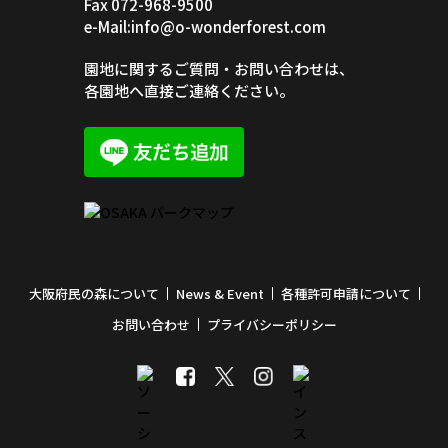
Fax 072-968-9500
e-Mail:info@o-wonderforest.com
園地に関するご質問・お問い合わせは、
各園地へ直接ご連絡ください。
大阪府民の森について
News & Event
各種許可申請について
お問い合わせ
プライバシーポリシー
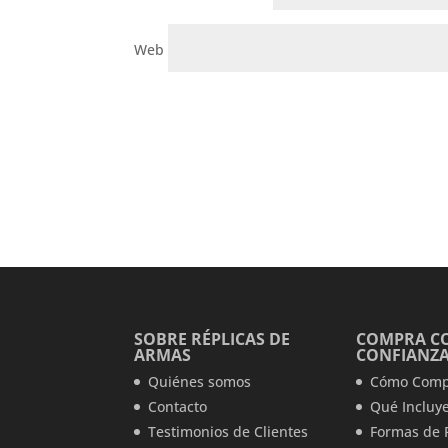
Web
SOBRE RÉPLICAS DE
COMPRA C
ARMAS
CONFIANZ
Quiénes somos
Cómo Comp
Contacto
Qué Incluye
Testimonios de Clientes
Formas de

^^^^

Exercise objective => Copy the text of the listing above word for word, keeping every line, and leave the pictures out.

Exercise response =>
Fax 072-968-9500
e-Mail:info@o-wonderforest.com
園地に関するご質問・お問い合わせは、
各園地へ直接ご連絡ください。
大阪府民の森について
News & Event
各種許可申請について
お問い合わせ
プライバシーポリシー
Web
SOBRE RÉPLICAS DE
COMPRA C
ARMAS
CONFIANZ
Quiénes somos
Cómo Comp
Contacto
Qué Incluye
Testimonios de Clientes
Formas de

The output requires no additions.